[[ SOURCE MATERIAL open ]]
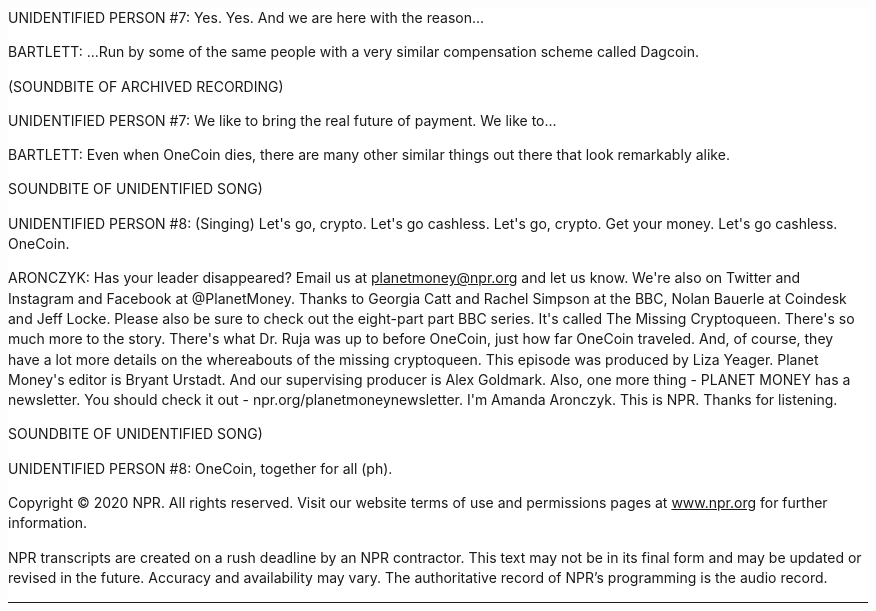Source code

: UNIDENTIFIED PERSON #7: Yes. Yes. And we are here with the reason...

BARTLETT: ...Run by some of the same people with a very similar compensation scheme called Dagcoin.

(SOUNDBITE OF ARCHIVED RECORDING)

UNIDENTIFIED PERSON #7: We like to bring the real future of payment. We like to...

BARTLETT: Even when OneCoin dies, there are many other similar things out there that look remarkably alike.

SOUNDBITE OF UNIDENTIFIED SONG)

UNIDENTIFIED PERSON #8: (Singing) Let's go, crypto. Let's go cashless. Let's go, crypto. Get your money. Let's go cashless. OneCoin.

ARONCZYK: Has your leader disappeared? Email us at planetmoney@npr.org and let us know. We're also on Twitter and Instagram and Facebook at @PlanetMoney. Thanks to Georgia Catt and Rachel Simpson at the BBC, Nolan Bauerle at Coindesk and Jeff Locke. Please also be sure to check out the eight-part part BBC series. It's called The Missing Cryptoqueen. There's so much more to the story. There's what Dr. Ruja was up to before OneCoin, just how far OneCoin traveled. And, of course, they have a lot more details on the whereabouts of the missing cryptoqueen. This episode was produced by Liza Yeager. Planet Money's editor is Bryant Urstadt. And our supervising producer is Alex Goldmark. Also, one more thing - PLANET MONEY has a newsletter. You should check it out - npr.org/planetmoneynewsletter. I'm Amanda Aronczyk. This is NPR. Thanks for listening.

SOUNDBITE OF UNIDENTIFIED SONG)

UNIDENTIFIED PERSON #8: OneCoin, together for all (ph).

Copyright © 2020 NPR. All rights reserved. Visit our website terms of use and permissions pages at www.npr.org for further information.

NPR transcripts are created on a rush deadline by an NPR contractor. This text may not be in its final form and may be updated or revised in the future. Accuracy and availability may vary. The authoritative record of NPR’s programming is the audio record.

----
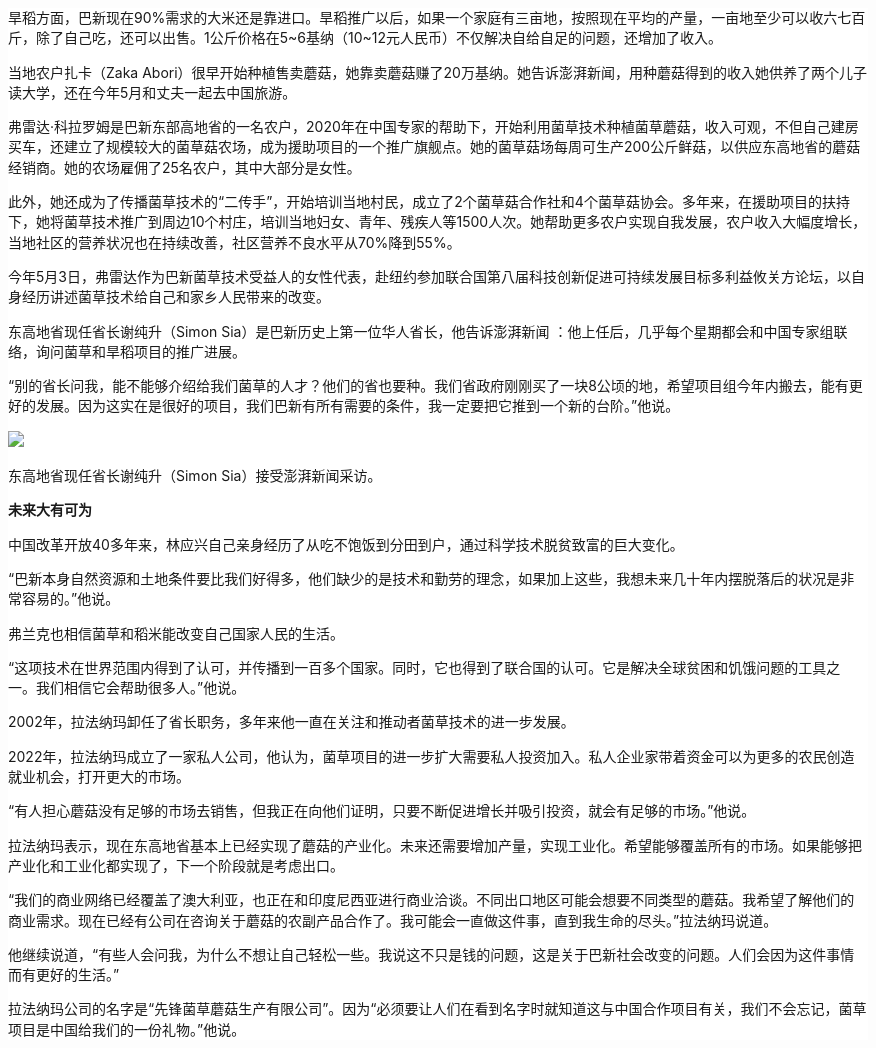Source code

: 旱稻方面，巴新现在90%需求的大米还是靠进口。旱稻推广以后，如果一个家庭有三亩地，按照现在平均的产量，一亩地至少可以收六七百斤，除了自己吃，还可以出售。1公斤价格在5~6基纳（10~12元人民币）不仅解决自给自足的问题，还增加了收入。

当地农户扎卡（Zaka Abori）很早开始种植售卖蘑菇，她靠卖蘑菇赚了20万基纳。她告诉澎湃新闻，用种蘑菇得到的收入她供养了两个儿子读大学，还在今年5月和丈夫一起去中国旅游。

弗雷达·科拉罗姆是巴新东部高地省的一名农户，2020年在中国专家的帮助下，开始利用菌草技术种植菌草蘑菇，收入可观，不但自己建房买车，还建立了规模较大的菌草菇农场，成为援助项目的一个推广旗舰点。她的菌草菇场每周可生产200公斤鲜菇，以供应东高地省的蘑菇经销商。她的农场雇佣了25名农户，其中大部分是女性。

此外，她还成为了传播菌草技术的“二传手”，开始培训当地村民，成立了2个菌草菇合作社和4个菌草菇协会。多年来，在援助项目的扶持下，她将菌草技术推广到周边10个村庄，培训当地妇女、青年、残疾人等1500人次。她帮助更多农户实现自我发展，农户收入大幅度增长，当地社区的营养状况也在持续改善，社区营养不良水平从70%降到55%。

今年5月3日，弗雷达作为巴新菌草技术受益人的女性代表，赴纽约参加联合国第八届科技创新促进可持续发展目标多利益攸关方论坛，以自身经历讲述菌草技术给自己和家乡人民带来的改变。

东高地省现任省长谢纯升（Simon Sia）是巴新历史上第一位华人省长，他告诉澎湃新闻 ：他上任后，几乎每个星期都会和中国专家组联络，询问菌草和旱稻项目的推广进展。

“别的省长问我，能不能够介绍给我们菌草的人才？他们的省也要种。我们省政府刚刚买了一块8公顷的地，希望项目组今年内搬去，能有更好的发展。因为这实在是很好的项目，我们巴新有所有需要的条件，我一定要把它推到一个新的台阶。”他说。

![](https://imagecloud.thepaper.cn/thepaper/image/275/631/412.jpg)

东高地省现任省长谢纯升（Simon Sia）接受澎湃新闻采访。

**未来大有可为**

中国改革开放40多年来，林应兴自己亲身经历了从吃不饱饭到分田到户，通过科学技术脱贫致富的巨大变化。

“巴新本身自然资源和土地条件要比我们好得多，他们缺少的是技术和勤劳的理念，如果加上这些，我想未来几十年内摆脱落后的状况是非常容易的。”他说。

弗兰克也相信菌草和稻米能改变自己国家人民的生活。

“这项技术在世界范围内得到了认可，并传播到一百多个国家。同时，它也得到了联合国的认可。它是解决全球贫困和饥饿问题的工具之一。我们相信它会帮助很多人。”他说。

2002年，拉法纳玛卸任了省长职务，多年来他一直在关注和推动者菌草技术的进一步发展。

2022年，拉法纳玛成立了一家私人公司，他认为，菌草项目的进一步扩大需要私人投资加入。私人企业家带着资金可以为更多的农民创造就业机会，打开更大的市场。

“有人担心蘑菇没有足够的市场去销售，但我正在向他们证明，只要不断促进增长并吸引投资，就会有足够的市场。”他说。

拉法纳玛表示，现在东高地省基本上已经实现了蘑菇的产业化。未来还需要增加产量，实现工业化。希望能够覆盖所有的市场。如果能够把产业化和工业化都实现了，下一个阶段就是考虑出口。

“我们的商业网络已经覆盖了澳大利亚，也正在和印度尼西亚进行商业洽谈。不同出口地区可能会想要不同类型的蘑菇。我希望了解他们的商业需求。现在已经有公司在咨询关于蘑菇的农副产品合作了。我可能会一直做这件事，直到我生命的尽头。”拉法纳玛说道。

他继续说道，“有些人会问我，为什么不想让自己轻松一些。我说这不只是钱的问题，这是关于巴新社会改变的问题。人们会因为这件事情而有更好的生活。”

拉法纳玛公司的名字是“先锋菌草蘑菇生产有限公司”。因为“必须要让人们在看到名字时就知道这与中国合作项目有关，我们不会忘记，菌草项目是中国给我们的一份礼物。”他说。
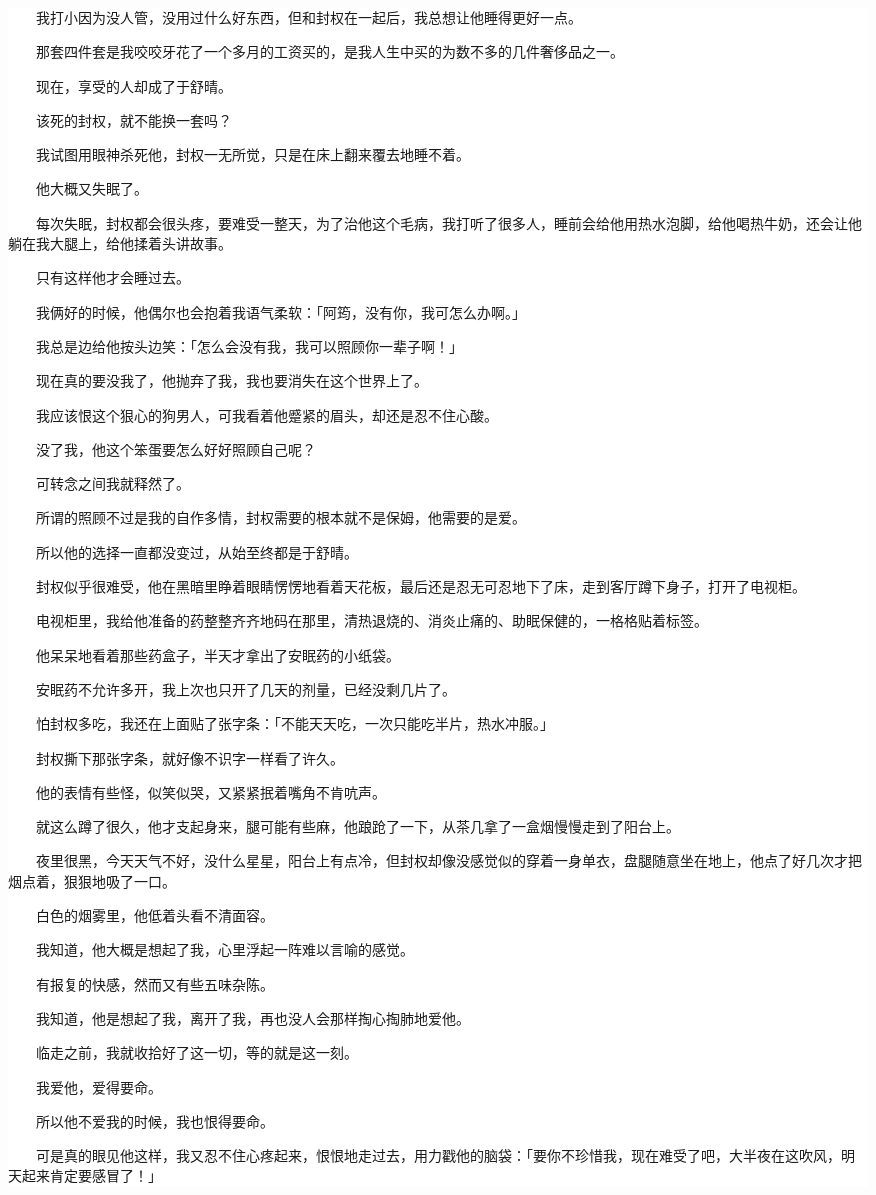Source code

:&emsp;&emsp;我打小因为没人管，没用过什么好东西，但和封权在一起后，我总想让他睡得更好一点。  
  
&emsp;&emsp;那套四件套是我咬咬牙花了一个多月的工资买的，是我人生中买的为数不多的几件奢侈品之一。  
  
&emsp;&emsp;现在，享受的人却成了于舒晴。  
  
&emsp;&emsp;该死的封权，就不能换一套吗？  
  
&emsp;&emsp;我试图用眼神杀死他，封权一无所觉，只是在床上翻来覆去地睡不着。  
  
&emsp;&emsp;他大概又失眠了。  
  
&emsp;&emsp;每次失眠，封权都会很头疼，要难受一整天，为了治他这个毛病，我打听了很多人，睡前会给他用热水泡脚，给他喝热牛奶，还会让他躺在我大腿上，给他揉着头讲故事。  
  
&emsp;&emsp;只有这样他才会睡过去。  
  
&emsp;&emsp;我俩好的时候，他偶尔也会抱着我语气柔软：「阿筠，没有你，我可怎么办啊。」  
  
&emsp;&emsp;我总是边给他按头边笑：「怎么会没有我，我可以照顾你一辈子啊！」  
  
&emsp;&emsp;现在真的要没我了，他抛弃了我，我也要消失在这个世界上了。  
  
&emsp;&emsp;我应该恨这个狠心的狗男人，可我看着他蹙紧的眉头，却还是忍不住心酸。  
  
&emsp;&emsp;没了我，他这个笨蛋要怎么好好照顾自己呢？  
  
&emsp;&emsp;可转念之间我就释然了。  
  
&emsp;&emsp;所谓的照顾不过是我的自作多情，封权需要的根本就不是保姆，他需要的是爱。  
  
&emsp;&emsp;所以他的选择一直都没变过，从始至终都是于舒晴。  
  
&emsp;&emsp;封权似乎很难受，他在黑暗里睁着眼睛愣愣地看着天花板，最后还是忍无可忍地下了床，走到客厅蹲下身子，打开了电视柜。  
  
&emsp;&emsp;电视柜里，我给他准备的药整整齐齐地码在那里，清热退烧的、消炎止痛的、助眠保健的，一格格贴着标签。  
  
&emsp;&emsp;他呆呆地看着那些药盒子，半天才拿出了安眠药的小纸袋。  
  
&emsp;&emsp;安眠药不允许多开，我上次也只开了几天的剂量，已经没剩几片了。  
  
&emsp;&emsp;怕封权多吃，我还在上面贴了张字条：「不能天天吃，一次只能吃半片，热水冲服。」  
  
&emsp;&emsp;封权撕下那张字条，就好像不识字一样看了许久。  
  
&emsp;&emsp;他的表情有些怪，似笑似哭，又紧紧抿着嘴角不肯吭声。  
  
&emsp;&emsp;就这么蹲了很久，他才支起身来，腿可能有些麻，他踉跄了一下，从茶几拿了一盒烟慢慢走到了阳台上。  
  
&emsp;&emsp;夜里很黑，今天天气不好，没什么星星，阳台上有点冷，但封权却像没感觉似的穿着一身单衣，盘腿随意坐在地上，他点了好几次才把烟点着，狠狠地吸了一口。  
  
&emsp;&emsp;白色的烟雾里，他低着头看不清面容。  
  
&emsp;&emsp;我知道，他大概是想起了我，心里浮起一阵难以言喻的感觉。  
  
&emsp;&emsp;有报复的快感，然而又有些五味杂陈。  
  
&emsp;&emsp;我知道，他是想起了我，离开了我，再也没人会那样掏心掏肺地爱他。  
  
&emsp;&emsp;临走之前，我就收拾好了这一切，等的就是这一刻。  
  
&emsp;&emsp;我爱他，爱得要命。  
  
&emsp;&emsp;所以他不爱我的时候，我也恨得要命。  
  
&emsp;&emsp;可是真的眼见他这样，我又忍不住心疼起来，恨恨地走过去，用力戳他的脑袋：「要你不珍惜我，现在难受了吧，大半夜在这吹风，明天起来肯定要感冒了！」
[[ SOURCE MATERIAL closed ]]
Copy the listing verbatim, starting at the line containing "中国改革开放40多年来，林应" and stopping after the line containing "拉法纳玛表示，现在东高地省基".

中国改革开放40多年来，林应兴自己亲身经历了从吃不饱饭到分田到户，通过科学技术脱贫致富的巨大变化。

“巴新本身自然资源和土地条件要比我们好得多，他们缺少的是技术和勤劳的理念，如果加上这些，我想未来几十年内摆脱落后的状况是非常容易的。”他说。

弗兰克也相信菌草和稻米能改变自己国家人民的生活。

“这项技术在世界范围内得到了认可，并传播到一百多个国家。同时，它也得到了联合国的认可。它是解决全球贫困和饥饿问题的工具之一。我们相信它会帮助很多人。”他说。

2002年，拉法纳玛卸任了省长职务，多年来他一直在关注和推动者菌草技术的进一步发展。

2022年，拉法纳玛成立了一家私人公司，他认为，菌草项目的进一步扩大需要私人投资加入。私人企业家带着资金可以为更多的农民创造就业机会，打开更大的市场。

“有人担心蘑菇没有足够的市场去销售，但我正在向他们证明，只要不断促进增长并吸引投资，就会有足够的市场。”他说。

拉法纳玛表示，现在东高地省基本上已经实现了蘑菇的产业化。未来还需要增加产量，实现工业化。希望能够覆盖所有的市场。如果能够把产业化和工业化都实现了，下一个阶段就是考虑出口。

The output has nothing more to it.